After that brief dive into the nitty-gritty details of my internship, I would like now to lighten the mood with a few tales as I reflect upon my first week since leaving the United States. Already, there are too many stories to tell and not nearly enough time to do so:

I could recount my eight-hour layover in Finland, where I explored the streets of the capital by visiting an art museum and the astounding Helsinki Cathedral, getting unironically taken for a Finn at every stop I made. I could write in vivid detail about the first time I experienced the roads here in Delhi, how a car’s horn is honestly more important than its steering wheel, and where the street signs and lines on the pavement are but a mere suggestion. Perhaps a thorough exposé on the relevance and historically mind-bending ruins of 700-year-old Hauz-Khas is in order, wherein I recount everything I learned from the signs I read on the evening I explored the ancient structure with a new friend.

…or maybe, just maybe, I could focus instead on the smaller moments that have made my worldview wider since arriving. The moments of joy, confusion, laughter, learning—that is where it is at, that is why I travel. These small moments are what make a day full, what make a night’s rest rewarding, and it is by sharing these moments that writing home becomes a task well worth the while.

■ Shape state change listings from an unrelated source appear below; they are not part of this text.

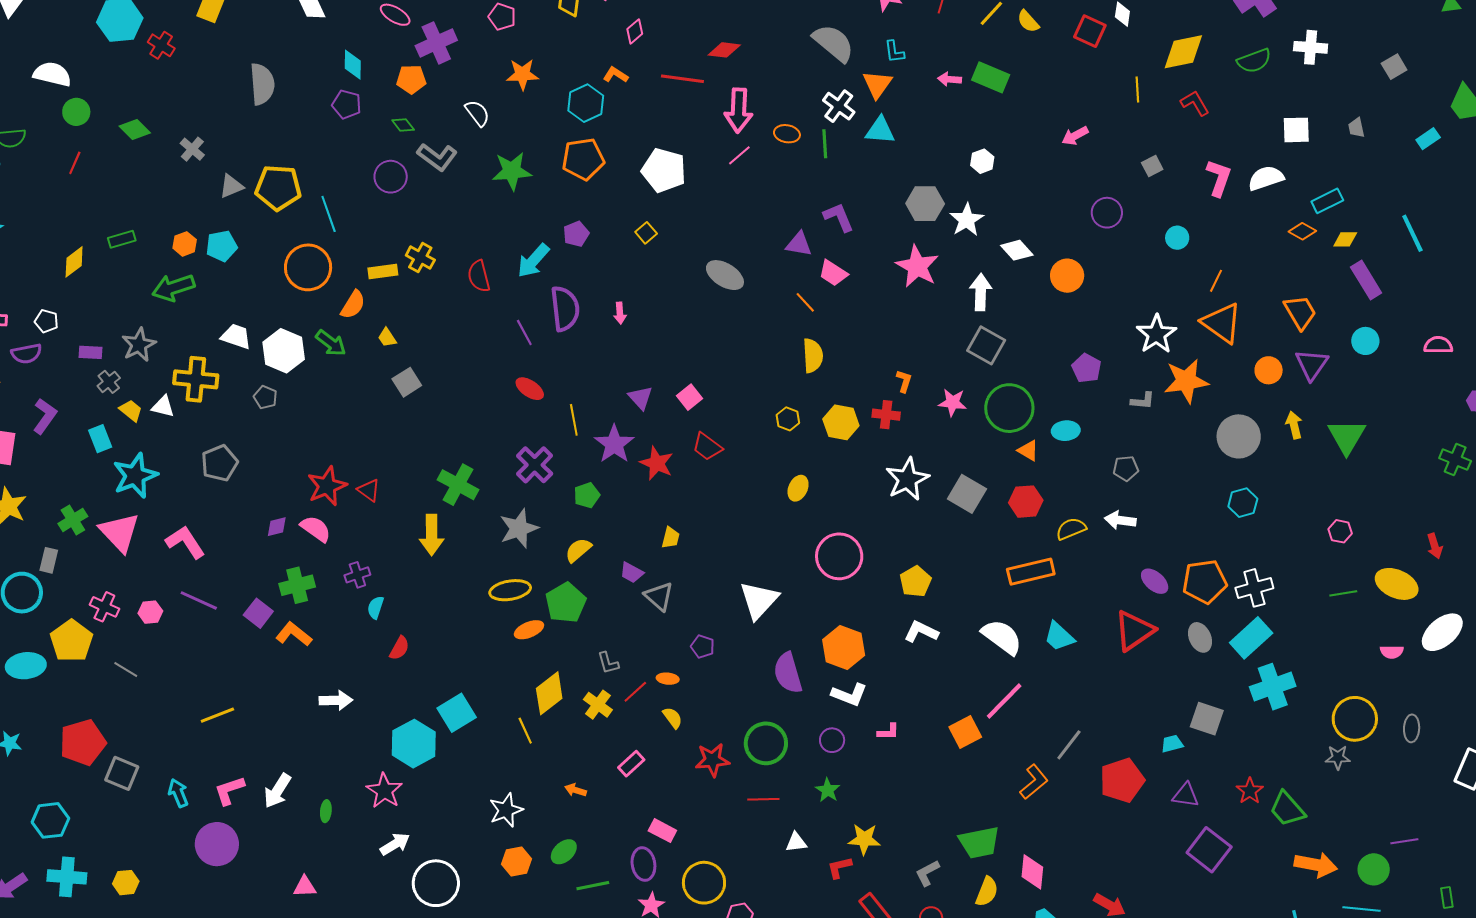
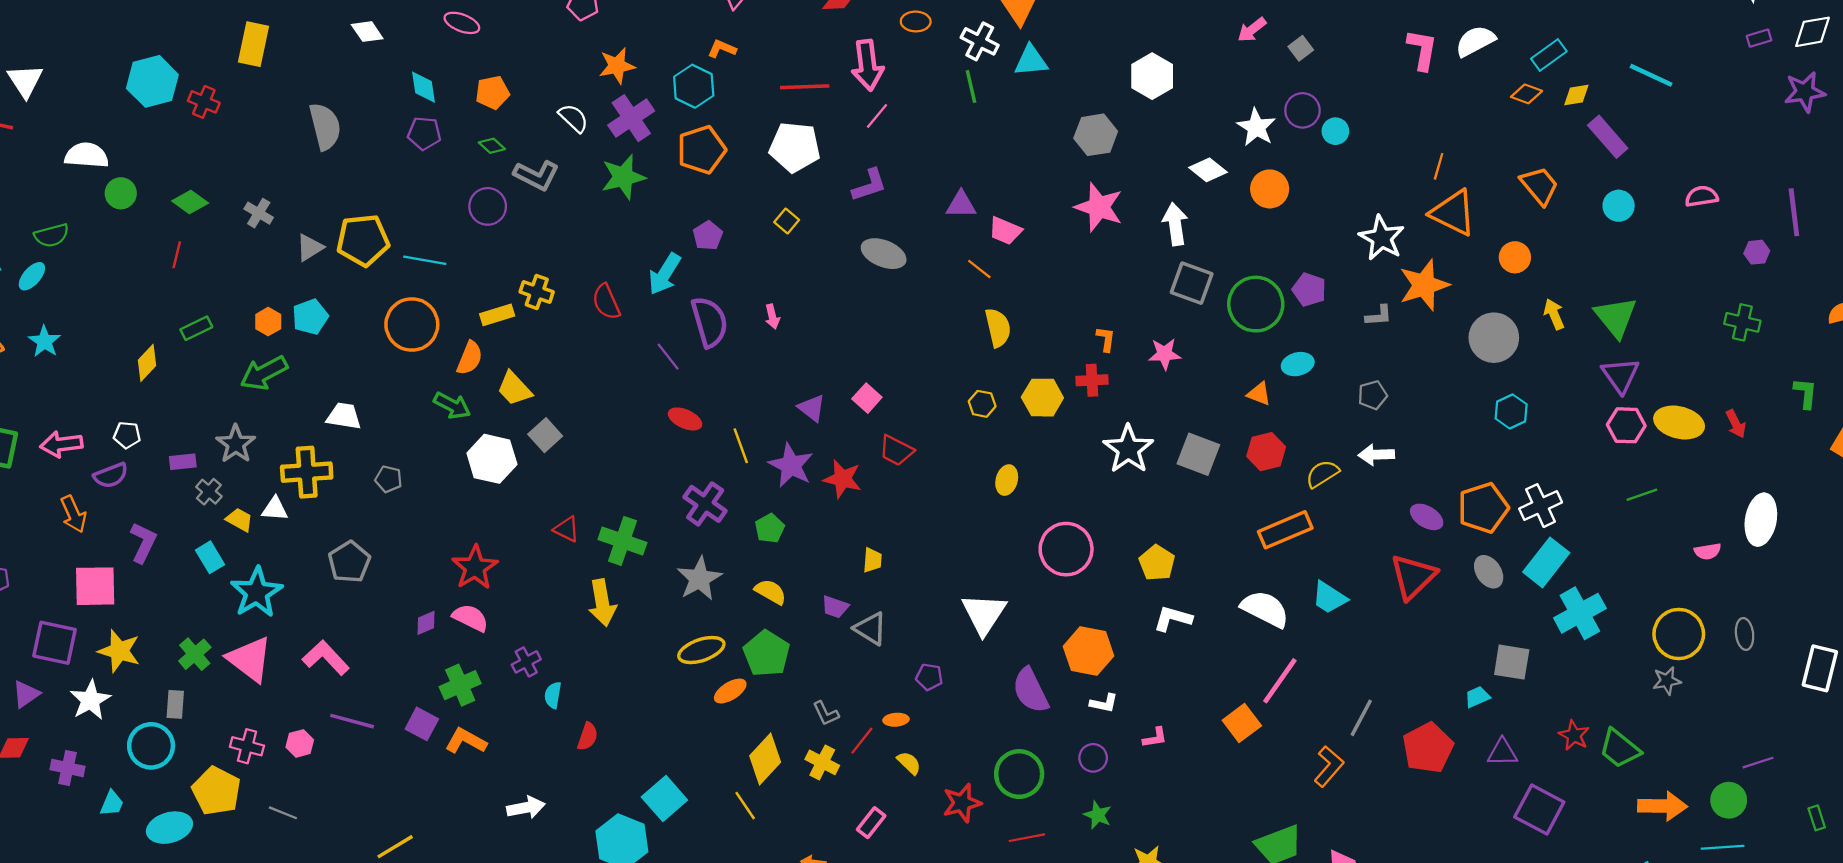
purple cross: (436, 43) -> (631, 118), moved
red line: (682, 79) -> (805, 87), moved
orange ellipse: (787, 134) -> (916, 21), moved
white hexagon: (982, 161) -> (1152, 76), size x1.6
red line: (75, 163) -> (177, 255), moved
gray square: (1152, 166) -> (1301, 48), moved
cyan line: (329, 214) -> (425, 260), turned -51
purple L-shape: (839, 217) -> (869, 185), moved, turned 104
white star: (967, 220) -> (1256, 127), moved
cyan line: (1412, 233) -> (1651, 75), turned -30
cyan circle: (1177, 238) -> (1335, 131), moved
yellow trapezoid: (387, 338) -> (514, 389), size x1.6
white hexagon: (284, 351) -> (492, 459), moved
purple triangle: (1312, 364) -> (1620, 375), moved
green circle: (1009, 408) -> (1256, 304), moved
red triangle: (369, 490) -> (567, 529), moved
pink hexagon: (1340, 531) -> (1626, 425), size x1.4
yellow semicircle: (578, 550) -> (771, 592), turned 80
yellow ellipse: (1397, 584) -> (1679, 423), moved
white ellipse: (1442, 632) -> (1761, 520), turned -30
white L-shape: (849, 695) -> (1104, 703), size x0.7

These moments include everything from learning to say “यह स्वादिष्ट है - yah svaadisht hai,” this is delicious, to Ram, the cook and groundskeeper at the Foundation who has taken such good care of myself and the other interns to throwing up after my first meal here in India because I had not yet realized that my malaria medication makes me sick when taken on an empty stomach. It includes the first night that I arrived here and somehow surmounted jetlag to go out with my fellow Foundation interns, watching the sun set over unfamiliar and spectacular species of trees in the park nearby. It includes the little girl who introduced herself in Hindi as my friends and I booked an auto rickshaw back to the Foundation from the mall just last night.

These small moments are what tie together my experience here—what settle neatly in my mind as the memories I will take home with me. I appreciate you all for your time in reading this rambling tale of my first week in India, and hopefully, I have at least successfully answered the question of “Where in the World is Isaac Vosburg?”